Document extract -
= Beginning of Section =

The U.S. Senate continued its debates regarding proposals for college athletes to receive compensation for their name, image and likeness during a hearing on Sept. 15.
Senators and witnesses debated whether Congress should write its own laws for NIL, give the power to the NCAA through an antitrust exemption, or let states determine how they want to handle athlete compensation. This committee ultimately will not make the decisions on NIL issues, but did have jurisdiction to discuss them.
In debating whether and how athletes should be paid for their name, image and likeness, three main concerns emerged: whether the NCAA system perpetuates racial injustice, whether NIL could jeopardize Title IX, and whether NIL might sunset the “amateur” status of college athletes.
The committee hearing also illustrated a strange ideological swap, in which Republicans, often against excessive government regulation of the economy, argued against free market principles in saying that athletes shouldn’t receive their own NIL money, should receive a capped amount of money, or should receive what the NCAA says they’re allowed to receive. Conversely, Democrats, often pro-government economic regulation, appeared more friendly to the idea of athletes receiving NIL compensation that a free market — or at least individual states — might dictate.

= End of Section =

Listed entries -
= Beginning of Section =

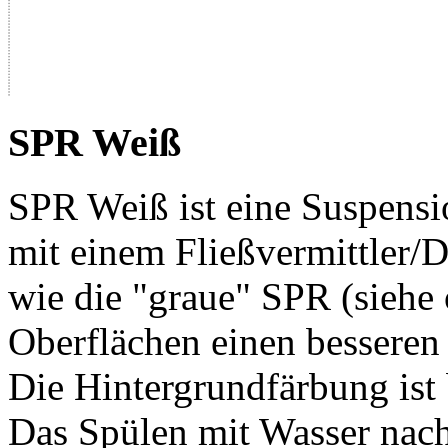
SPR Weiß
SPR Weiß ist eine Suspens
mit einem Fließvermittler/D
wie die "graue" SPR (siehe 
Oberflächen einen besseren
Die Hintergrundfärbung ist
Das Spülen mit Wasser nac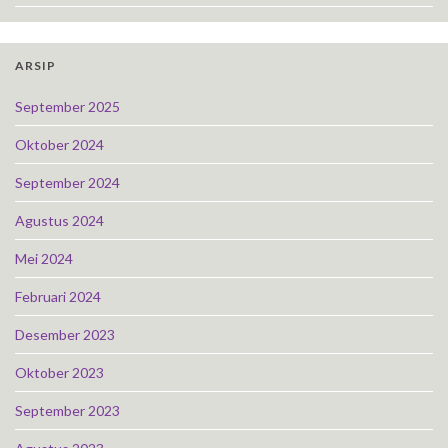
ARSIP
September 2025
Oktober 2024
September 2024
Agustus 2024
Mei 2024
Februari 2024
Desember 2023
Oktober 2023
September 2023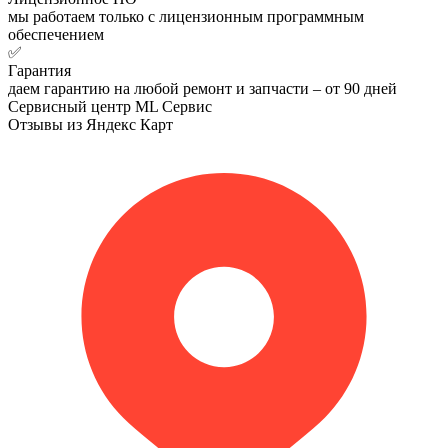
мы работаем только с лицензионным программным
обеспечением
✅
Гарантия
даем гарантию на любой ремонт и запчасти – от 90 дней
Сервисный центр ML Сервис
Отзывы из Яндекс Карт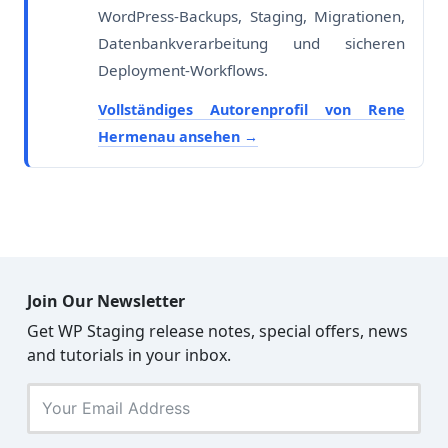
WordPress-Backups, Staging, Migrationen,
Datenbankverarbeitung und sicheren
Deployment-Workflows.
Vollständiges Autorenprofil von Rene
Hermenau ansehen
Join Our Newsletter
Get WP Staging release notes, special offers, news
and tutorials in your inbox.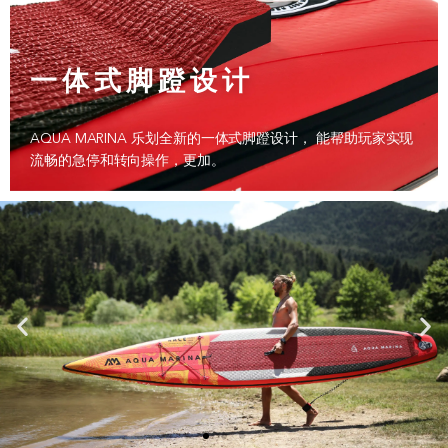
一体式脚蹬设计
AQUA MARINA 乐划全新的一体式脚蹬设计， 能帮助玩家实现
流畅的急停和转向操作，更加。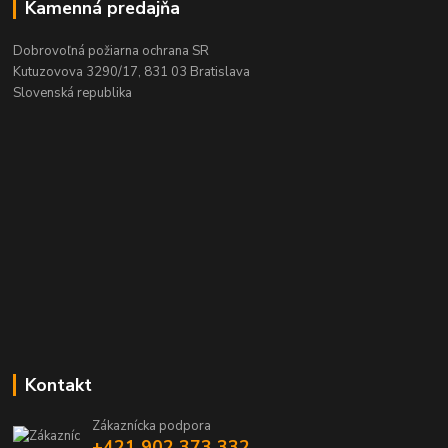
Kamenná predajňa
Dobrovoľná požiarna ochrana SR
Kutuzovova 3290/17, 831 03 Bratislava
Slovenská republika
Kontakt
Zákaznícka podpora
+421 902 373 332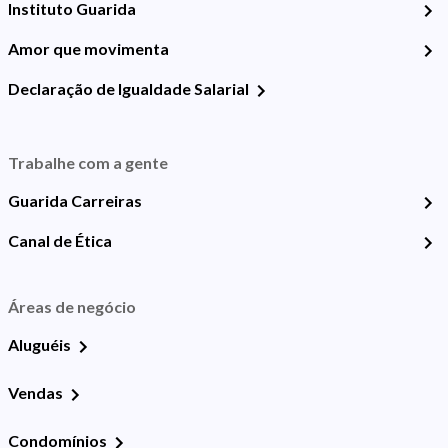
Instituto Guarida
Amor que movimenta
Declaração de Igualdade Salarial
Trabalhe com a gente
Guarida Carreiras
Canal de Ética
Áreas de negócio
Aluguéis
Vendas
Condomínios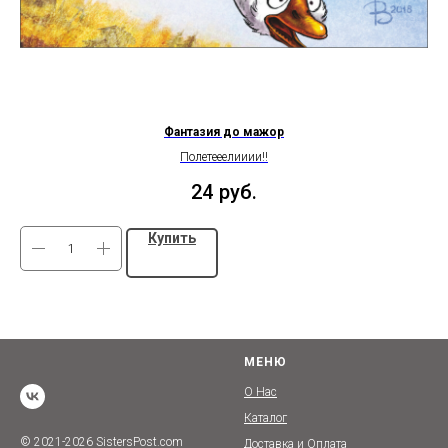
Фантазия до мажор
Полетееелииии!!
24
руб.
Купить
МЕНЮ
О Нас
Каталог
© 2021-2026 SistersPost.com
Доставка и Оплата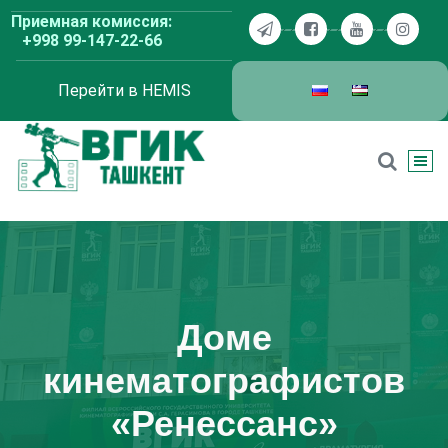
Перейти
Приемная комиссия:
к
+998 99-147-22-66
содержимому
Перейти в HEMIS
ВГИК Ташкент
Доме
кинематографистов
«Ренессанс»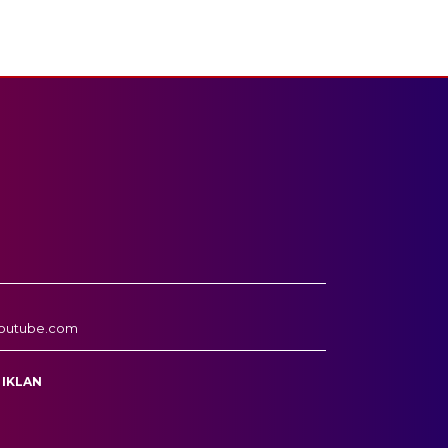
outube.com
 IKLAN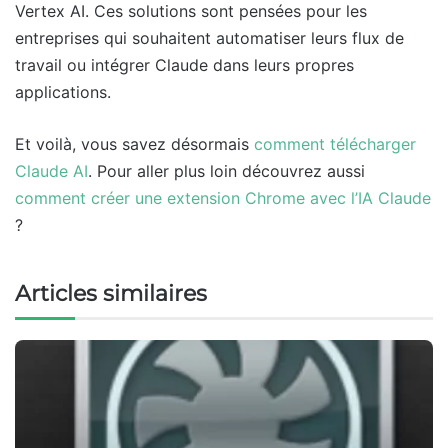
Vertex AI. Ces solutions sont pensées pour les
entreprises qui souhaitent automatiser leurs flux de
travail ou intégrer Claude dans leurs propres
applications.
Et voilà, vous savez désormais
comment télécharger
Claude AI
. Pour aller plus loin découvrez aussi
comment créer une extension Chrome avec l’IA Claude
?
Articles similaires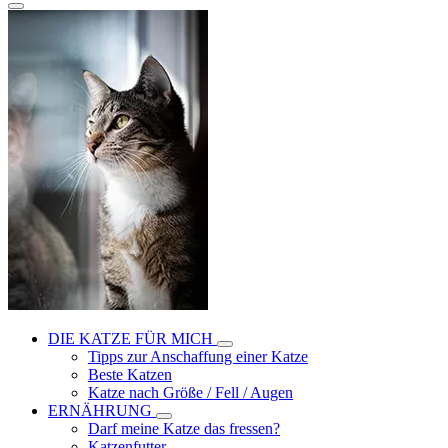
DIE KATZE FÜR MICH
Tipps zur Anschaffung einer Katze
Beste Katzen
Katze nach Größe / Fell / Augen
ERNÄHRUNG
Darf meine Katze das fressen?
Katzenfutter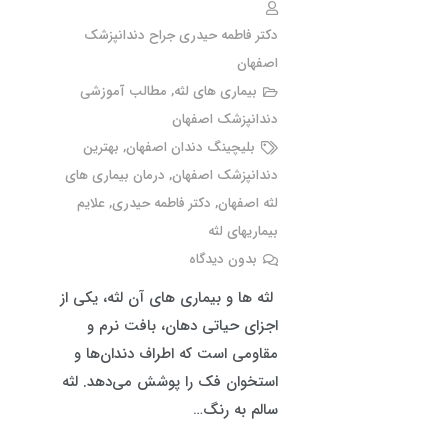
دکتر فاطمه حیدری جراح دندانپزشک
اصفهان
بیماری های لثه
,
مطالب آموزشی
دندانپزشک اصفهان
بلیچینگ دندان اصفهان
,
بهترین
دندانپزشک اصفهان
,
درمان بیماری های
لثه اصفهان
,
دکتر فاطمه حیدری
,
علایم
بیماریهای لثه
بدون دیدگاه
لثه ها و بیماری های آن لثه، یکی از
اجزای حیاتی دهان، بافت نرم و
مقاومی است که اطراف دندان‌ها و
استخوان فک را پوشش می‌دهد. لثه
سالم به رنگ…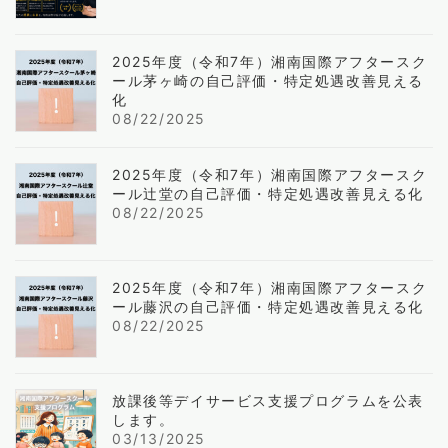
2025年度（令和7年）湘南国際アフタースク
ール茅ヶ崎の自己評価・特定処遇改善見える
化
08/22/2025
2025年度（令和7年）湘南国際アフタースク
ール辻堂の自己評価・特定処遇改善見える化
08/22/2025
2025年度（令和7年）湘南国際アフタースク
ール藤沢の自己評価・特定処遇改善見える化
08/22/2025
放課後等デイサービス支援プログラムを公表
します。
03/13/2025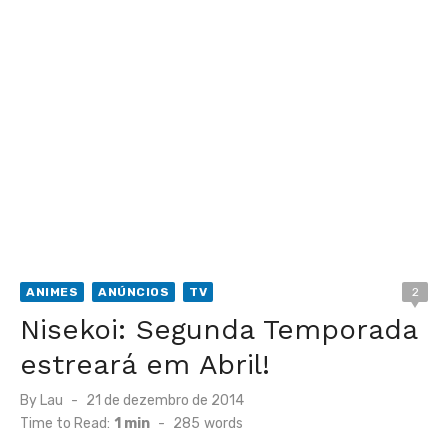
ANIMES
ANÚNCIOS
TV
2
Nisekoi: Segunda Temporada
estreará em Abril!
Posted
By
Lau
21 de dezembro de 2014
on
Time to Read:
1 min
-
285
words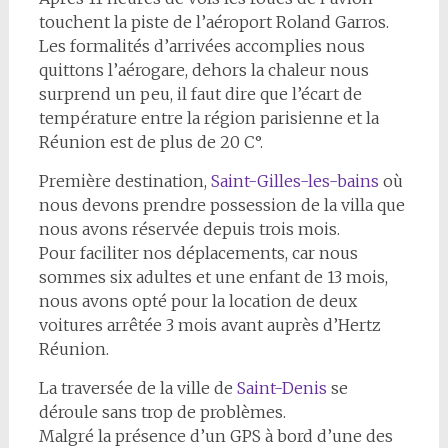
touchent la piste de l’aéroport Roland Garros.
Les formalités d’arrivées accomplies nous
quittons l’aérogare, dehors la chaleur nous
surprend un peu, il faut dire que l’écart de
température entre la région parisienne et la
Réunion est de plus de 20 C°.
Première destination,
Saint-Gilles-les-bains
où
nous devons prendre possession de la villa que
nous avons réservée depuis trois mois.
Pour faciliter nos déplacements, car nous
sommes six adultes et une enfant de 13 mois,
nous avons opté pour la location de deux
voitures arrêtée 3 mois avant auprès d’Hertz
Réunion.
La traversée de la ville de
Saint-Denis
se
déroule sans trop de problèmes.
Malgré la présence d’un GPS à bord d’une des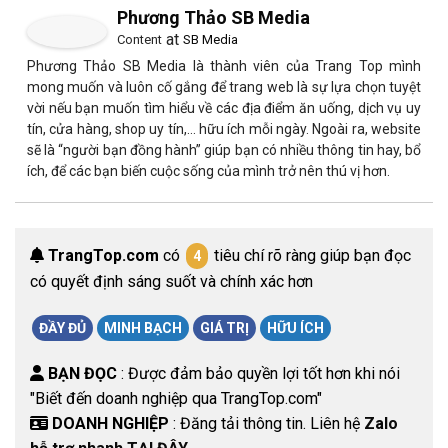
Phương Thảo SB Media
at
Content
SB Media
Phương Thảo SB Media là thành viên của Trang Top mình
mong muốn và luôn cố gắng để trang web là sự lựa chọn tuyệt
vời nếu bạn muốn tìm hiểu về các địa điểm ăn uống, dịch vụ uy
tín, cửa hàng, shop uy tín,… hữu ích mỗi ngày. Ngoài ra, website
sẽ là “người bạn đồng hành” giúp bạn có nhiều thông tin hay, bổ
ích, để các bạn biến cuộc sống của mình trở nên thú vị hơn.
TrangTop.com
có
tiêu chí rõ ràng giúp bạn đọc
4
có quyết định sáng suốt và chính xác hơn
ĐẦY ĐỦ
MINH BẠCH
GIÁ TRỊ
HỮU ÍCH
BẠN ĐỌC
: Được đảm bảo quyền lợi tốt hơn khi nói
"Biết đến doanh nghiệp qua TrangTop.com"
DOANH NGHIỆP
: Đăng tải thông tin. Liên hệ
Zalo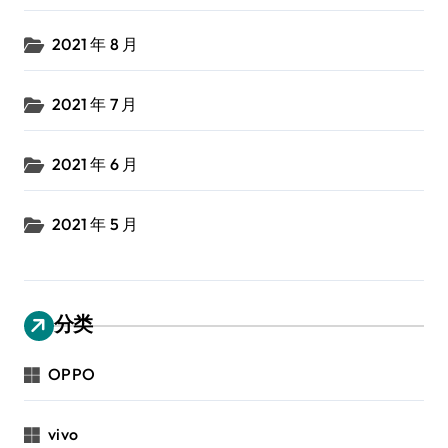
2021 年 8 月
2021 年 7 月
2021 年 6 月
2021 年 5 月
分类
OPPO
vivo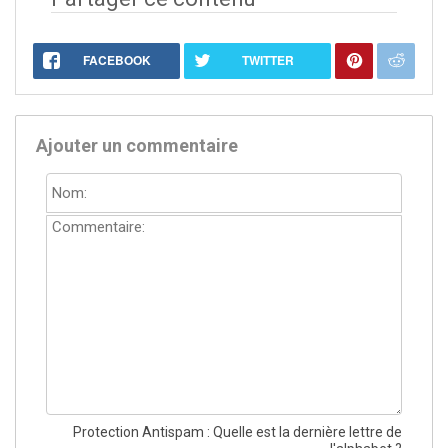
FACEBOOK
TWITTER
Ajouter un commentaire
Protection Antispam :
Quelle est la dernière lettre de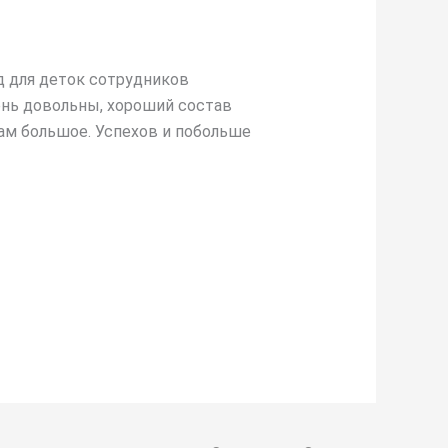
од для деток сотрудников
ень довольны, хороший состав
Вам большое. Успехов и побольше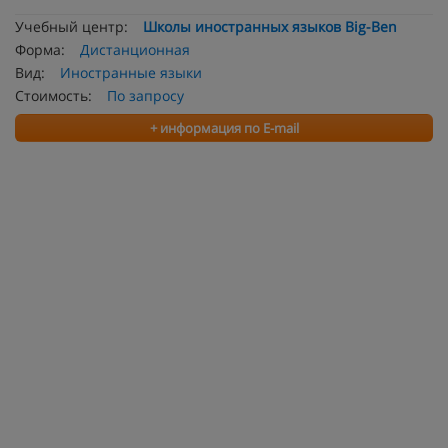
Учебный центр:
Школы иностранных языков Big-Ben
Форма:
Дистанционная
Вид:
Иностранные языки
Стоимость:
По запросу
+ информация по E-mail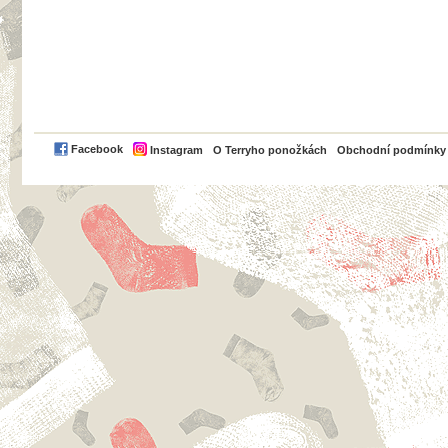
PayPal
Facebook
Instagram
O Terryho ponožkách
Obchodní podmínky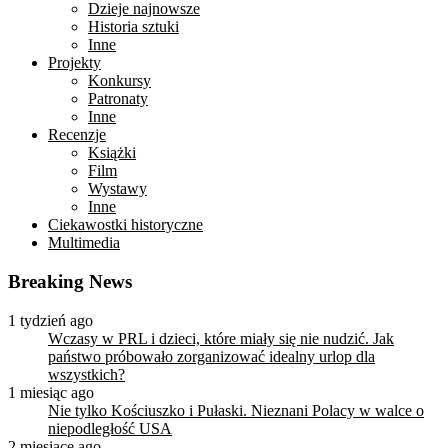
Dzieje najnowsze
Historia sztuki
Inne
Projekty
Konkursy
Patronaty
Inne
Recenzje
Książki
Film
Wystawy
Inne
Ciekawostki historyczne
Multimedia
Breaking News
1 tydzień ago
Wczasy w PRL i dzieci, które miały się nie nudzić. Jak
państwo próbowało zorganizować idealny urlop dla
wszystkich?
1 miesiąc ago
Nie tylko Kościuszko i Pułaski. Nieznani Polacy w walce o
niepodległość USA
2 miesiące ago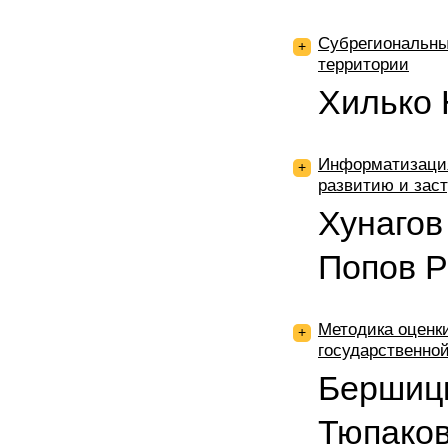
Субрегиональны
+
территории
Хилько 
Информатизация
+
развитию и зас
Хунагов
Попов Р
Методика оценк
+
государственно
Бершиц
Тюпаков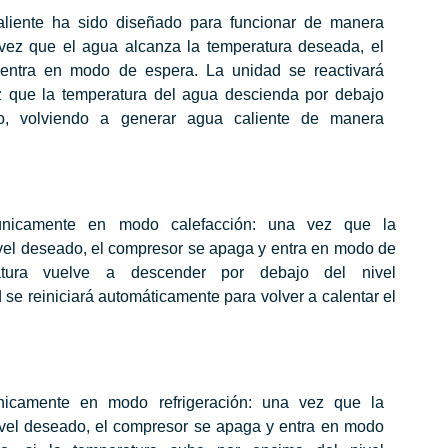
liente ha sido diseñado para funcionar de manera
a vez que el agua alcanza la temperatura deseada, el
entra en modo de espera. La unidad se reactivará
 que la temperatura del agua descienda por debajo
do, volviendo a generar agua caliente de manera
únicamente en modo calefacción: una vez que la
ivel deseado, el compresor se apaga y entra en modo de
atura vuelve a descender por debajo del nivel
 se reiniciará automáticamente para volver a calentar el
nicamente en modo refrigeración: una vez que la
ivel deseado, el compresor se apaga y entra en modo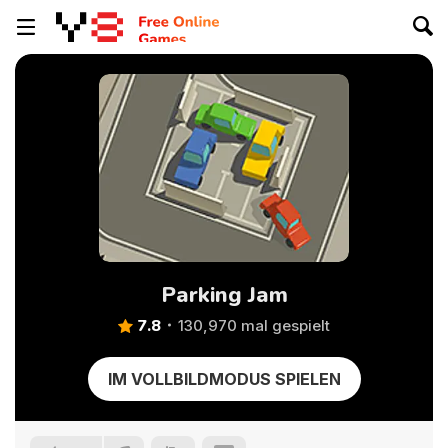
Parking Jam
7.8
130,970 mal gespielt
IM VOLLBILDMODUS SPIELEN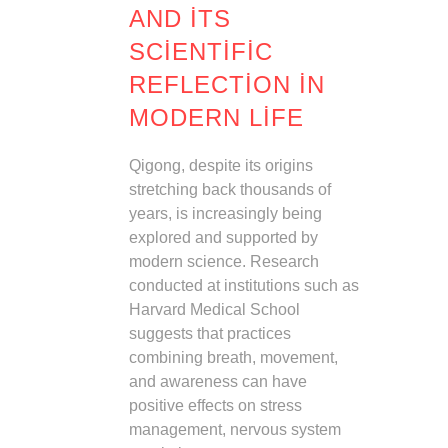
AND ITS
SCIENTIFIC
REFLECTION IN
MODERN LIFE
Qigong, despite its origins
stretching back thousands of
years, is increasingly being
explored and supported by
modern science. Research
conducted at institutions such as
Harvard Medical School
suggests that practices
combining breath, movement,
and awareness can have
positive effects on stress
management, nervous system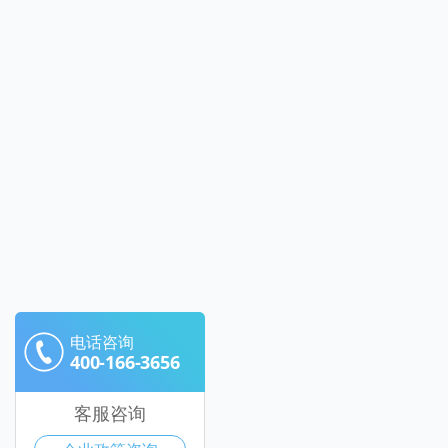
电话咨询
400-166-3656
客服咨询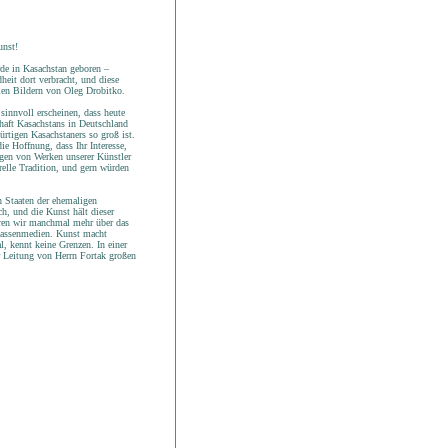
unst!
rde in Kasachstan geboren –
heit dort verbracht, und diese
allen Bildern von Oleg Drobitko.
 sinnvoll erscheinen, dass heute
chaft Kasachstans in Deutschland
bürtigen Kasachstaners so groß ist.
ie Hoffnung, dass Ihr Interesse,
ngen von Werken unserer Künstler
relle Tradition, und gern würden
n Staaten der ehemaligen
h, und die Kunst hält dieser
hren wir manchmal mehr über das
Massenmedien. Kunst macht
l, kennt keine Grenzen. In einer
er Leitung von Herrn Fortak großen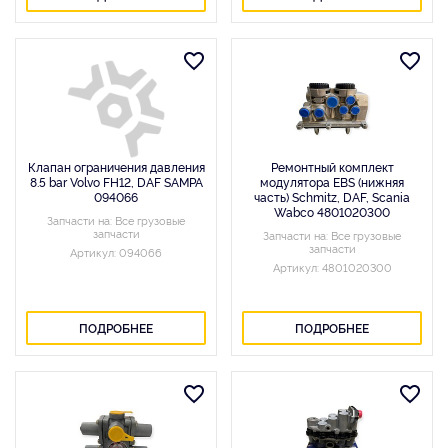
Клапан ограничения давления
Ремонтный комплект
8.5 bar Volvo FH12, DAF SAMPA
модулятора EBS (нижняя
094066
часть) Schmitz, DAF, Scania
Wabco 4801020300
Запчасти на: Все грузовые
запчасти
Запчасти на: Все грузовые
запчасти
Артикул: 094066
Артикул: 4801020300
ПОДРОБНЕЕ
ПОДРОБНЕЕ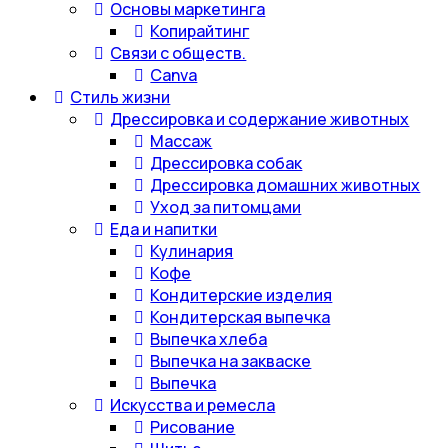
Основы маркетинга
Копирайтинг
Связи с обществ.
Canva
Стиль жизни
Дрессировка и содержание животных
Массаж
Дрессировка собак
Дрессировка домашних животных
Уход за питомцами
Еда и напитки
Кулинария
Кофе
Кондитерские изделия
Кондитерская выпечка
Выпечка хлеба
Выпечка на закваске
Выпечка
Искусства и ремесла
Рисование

= End of Section =

Work instructions -
(a) Output the part of the Senate NIL hearing text that opens with the words containing "Senators and witnesses" and closes with "to discuss them.".
(b) In the Senate NIL hearing text, what three main concerns emerged in the debate over paying athletes for their name, image and likeness?
The records are separate material and have nothing to do with the Senate NIL hearing text.

Problem solutions -
(a)
Senators and witnesses debated whether Congress should write its own laws for NIL, give the power to the NCAA through an antitrust exemption, or let states determine how they want to handle athlete compensation. This committee ultimately will not make the decisions on NIL issues, but did have jurisdiction to discuss them.

(b) Whether the NCAA system perpetuates racial injustice, whether NIL could jeopardize Title IX, and whether NIL might sunset the "amateur" status of college athletes.